This month. It never gets easier for me. You’d think it would man, but it doesn’t. Five years ago this time I was doing the best I could to prepare myself for a journey I knew nothing about. I was praying fervently for my sons life as he continued to grow this last week in my belly. I was fu*@ing terrified. I can say that word because well...because there is really no other way to describe it.
My unborn baby, with HLHS. It was all about to unfold in a matter of days.... as my 30th birthday came and went 6 days before his scheduled arrival, I wished harder than I had ever wished when I blew out that candle.
I feel like 5 years in. 3 open heart surgeries, who knows how many hospital stays, ambulance rides, caths, needle pokes, echo’s and ekg’s in that I would be desensitized to this month, but I am not.
October 8, 2009.
My life would forever change.
The person that I thought I was, was no longer. I grew up more in those first two months than my entire 30 years prior.
I learned what really mattered in life.
I learned how to beg and bargain.
I learned how to be stoic when all I wanted to do was crumble.
I, the passive person that I am, learned how to fight for what she knew was right for her son. I became his advocate. I finally found my voice.
I learned how to stand beside this little baby that lived inside of me and keep myself together when all I wanted to do was grab him and run. To bring him home to his family.
I eventually got to do that. Many don’t. I am fully, fully aware of this.
I think each birthday that rolls around reminds me that we have made it another year. HE made it another year. He is not “fixed”. His repairs are palliative. We don’t know how long his half of a heart will hold out.
His birthdays are incredibly bittersweet for me. I am overwhelmed with gratitude. So much so that I don’t know what to do with it. I cry. A lot. I am crying right now. Sometimes crying is all I know to do. It’s been like that a lot on this journey.
The truth is, we wait. And wait. And wait. There are 3 surgeries. The Norwood, Glenn and Fontan. There are ages that those happen at. You have a “plan”. I like a plan!!! There is no plan now that he has had his surgeries and is doing well. So I guess I feel like we live in limbo a little bit. I want to know what’s next and when, but they can’t tell me that. It’s not up to any of us here.
And I know I have said all this before, but tonight in Ju Jitsu, which my boy loves so very much, I was slapped in the face with the reminder as I watched him start out running with his class. Then start to lag behind, then stumble, his face strained and pale. I thought he was going to go down. He sat down looking spacey and I called out to the coach. He recovered as I sat there shaking. Just shaking. Inside I was screaming something isn’t right, but on the outside I kept it together as best I could. I wanted to grab him and run him home just as I did as a newborn in that hospital.

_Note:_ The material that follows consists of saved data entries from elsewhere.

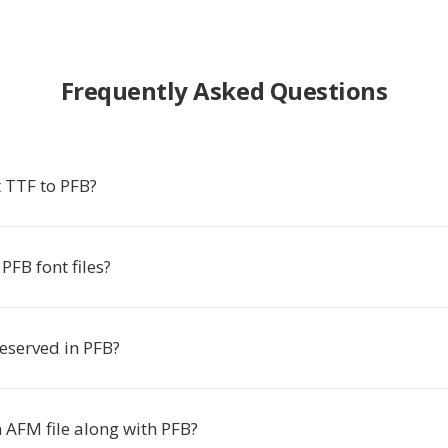
Frequently Asked Questions
 TTF to PFB?
FB font files?
reserved in PFB?
 AFM file along with PFB?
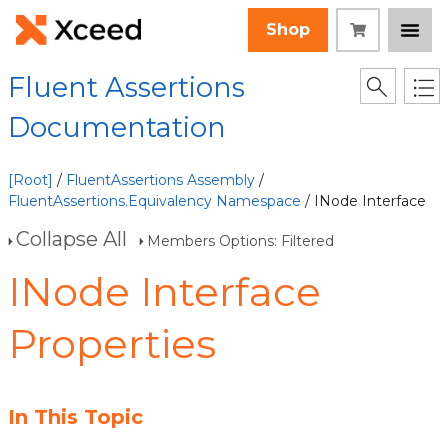
Shop
Fluent Assertions
Documentation
[Root]
/
FluentAssertions Assembly
/
FluentAssertions.Equivalency Namespace
/ INode Interface
Collapse All
Members Options: Filtered
INode Interface
Properties
In This Topic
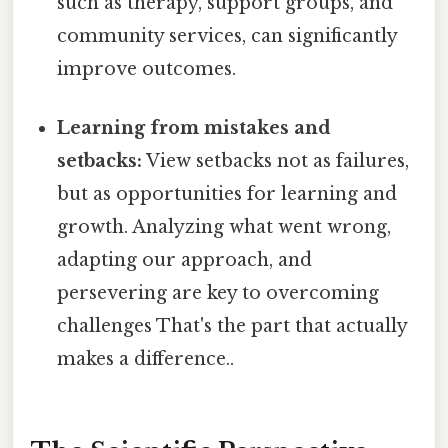
such as therapy, support groups, and
community services, can significantly
improve outcomes.
Learning from mistakes and
setbacks:
View setbacks not as failures,
but as opportunities for learning and
growth. Analyzing what went wrong,
adapting our approach, and
persevering are key to overcoming
challenges That's the part that actually
makes a difference..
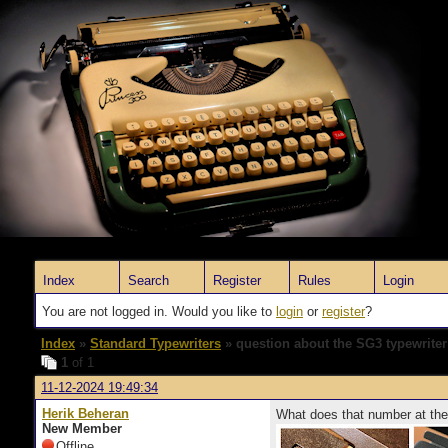
Index
Search
Register
Rules
Login
You are not logged in. Would you like to
login
or
register
?
Index
»
Standard Typewriters
» question about the SG3 typewriter
1
of 1
11-12-2024 19:49:34
Herik Beheran
What does that number at the
New Member
Offline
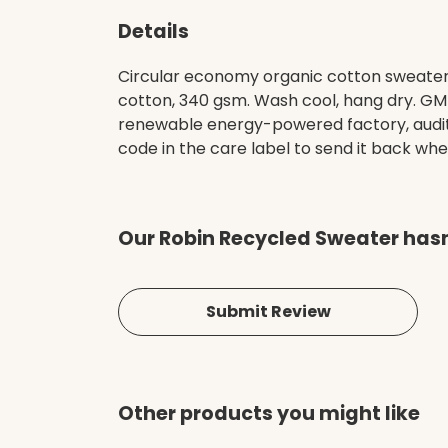
Details
Circular economy organic cotton sweater
cotton, 340 gsm. Wash cool, hang dry. GM
renewable energy-powered factory, audited
code in the care label to send it back whe
Our Robin Recycled Sweater hasn
Submit Review
Other products you might like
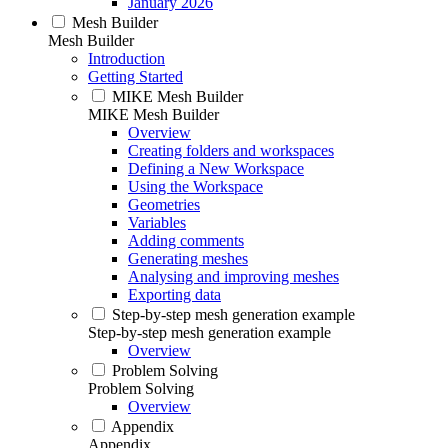
January 2026
Mesh Builder
Mesh Builder
Introduction
Getting Started
MIKE Mesh Builder
MIKE Mesh Builder
Overview
Creating folders and workspaces
Defining a New Workspace
Using the Workspace
Geometries
Variables
Adding comments
Generating meshes
Analysing and improving meshes
Exporting data
Step-by-step mesh generation example
Step-by-step mesh generation example
Overview
Problem Solving
Problem Solving
Overview
Appendix
Appendix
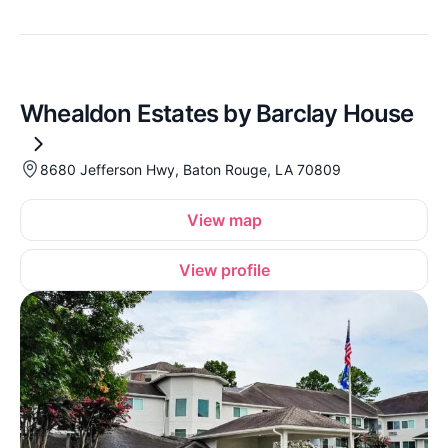
Whealdon Estates by Barclay House
8680 Jefferson Hwy, Baton Rouge, LA 70809
View map
View profile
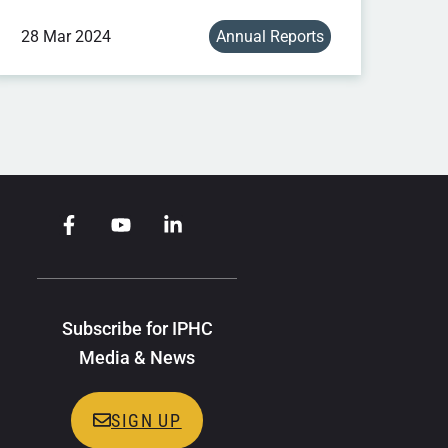
28 Mar 2024
Annual Reports
Subscribe for IPHC
Media & News
SIGN UP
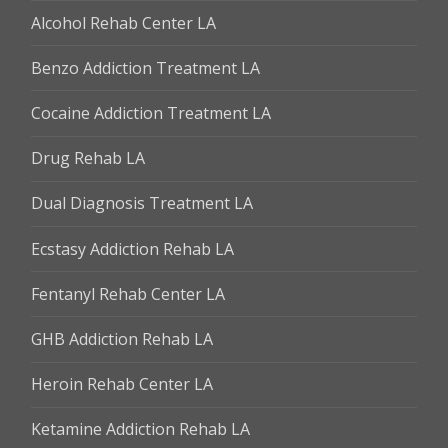
Alcohol Rehab Center LA
Benzo Addiction Treatment LA
Cocaine Addiction Treatment LA
Drug Rehab LA
Dual Diagnosis Treatment LA
Ecstasy Addiction Rehab LA
Fentanyl Rehab Center LA
GHB Addiction Rehab LA
Heroin Rehab Center LA
Ketamine Addiction Rehab LA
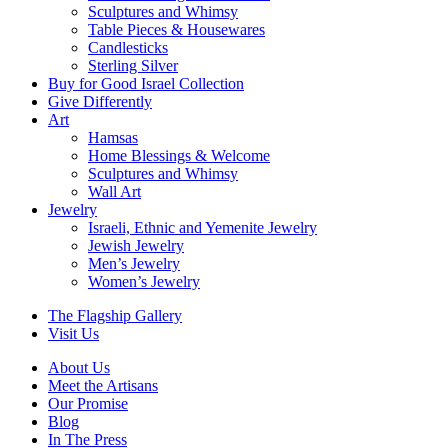
Sculptures and Whimsy
Table Pieces & Housewares
Candlesticks
Sterling Silver
Buy for Good Israel Collection
Give Differently
Art
Hamsas
Home Blessings & Welcome
Sculptures and Whimsy
Wall Art
Jewelry
Israeli, Ethnic and Yemenite Jewelry
Jewish Jewelry
Men’s Jewelry
Women’s Jewelry
The Flagship Gallery
Visit Us
About Us
Meet the Artisans
Our Promise
Blog
In The Press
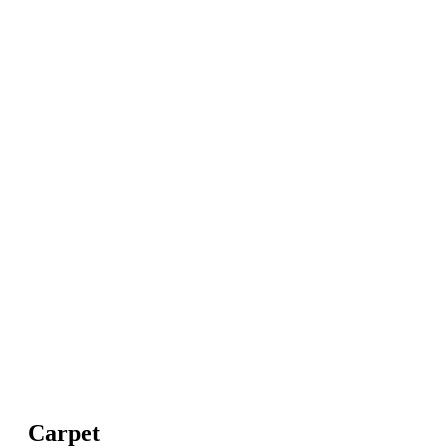
Carpet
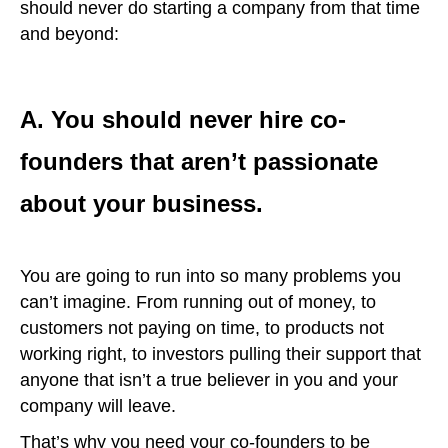
should never do starting a company from that time
and beyond:
A. You should never hire co-
founders that aren’t passionate
about your business.
You are going to run into so many problems you
can’t imagine. From running out of money, to
customers not paying on time, to products not
working right, to investors pulling their support that
anyone that isn’t a true believer in you and your
company will leave.
That’s why you need your co-founders to be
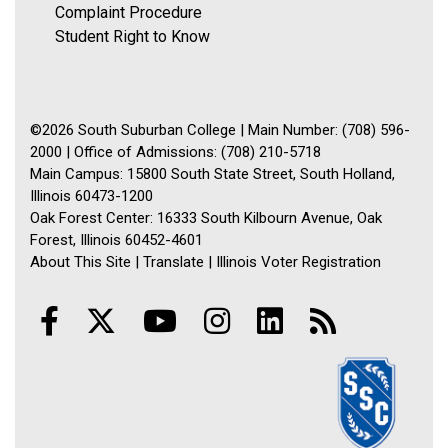
Complaint Procedure
Student Right to Know
©2026 South Suburban College | Main Number: (708) 596-
2000 | Office of Admissions: (708) 210-5718
Main Campus: 15800 South State Street, South Holland,
Illinois 60473-1200
Oak Forest Center: 16333 South Kilbourn Avenue, Oak
Forest, Illinois 60452-4601
About This Site
|
Translate
|
Illinois Voter Registration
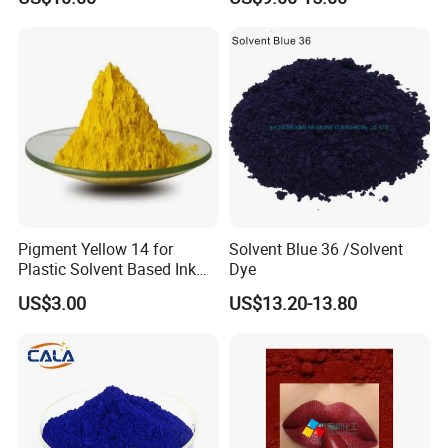
Coating
Resistance
Pigment Yellow 14 for
Solvent Blue 36 /Solvent
Plastic Solvent Based Ink
Dye
Nc PA Ink Pigment
US$3.00
US$13.20-13.80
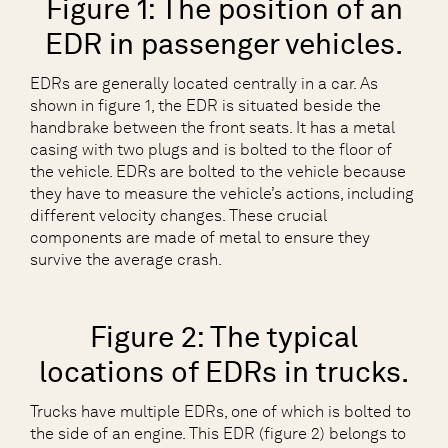
Figure 1: The position of an
EDR in passenger vehicles.
EDRs are generally located centrally in a car. As
shown in figure 1, the EDR is situated beside the
handbrake between the front seats. It has a metal
casing with two plugs and is bolted to the floor of
the vehicle. EDRs are bolted to the vehicle because
they have to measure the vehicle’s actions, including
different velocity changes. These crucial
components are made of metal to ensure they
survive the average crash.
Figure 2: The typical
locations of EDRs in trucks.
Trucks have multiple EDRs, one of which is bolted to
the side of an engine. This EDR (figure 2) belongs to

Outwardly on a daily basis he doesn’t look sick, but he is. Sick isn’t the right word I guess. I don’t know what you call walking around with half a heart, other than heroic. It can’t be easy. Everything other kids do so easily is so taxing on him. I wonder what he feels like at times. What must that feel like.
I love him so much and I am scared. As he gets older I get more scared. I can’t explain it other than there is no plan. We watch. We wait. We hope. We pray.
Today scared me and reminded me that outwardly he may not seem fragile. He certainly doesn’t act it, but inside that little heart of his is working so hard. Life goes on. I get that. For us special needs Mamas, however, the fight continues. Inside our brains and our hearts, even though we walk around looking otherwise (most of the time ;) But most of all the fight continues inside all of our babies. These kids are the biggest fighters of all.
His birthday is just around the bend. It’s going to be a day of celebrating! FIVE years. I remember it all, and there is a lot to remember, like it was yesterday. All of those feelings and emotions threaten to overwhelm me at any time, but especially come October. There will be tears. Happy, full of thank you tears.
Life ain’t always beautiful, but it’s a beautiful ride....
I love you Paxton West. You and your brothers are everything to me.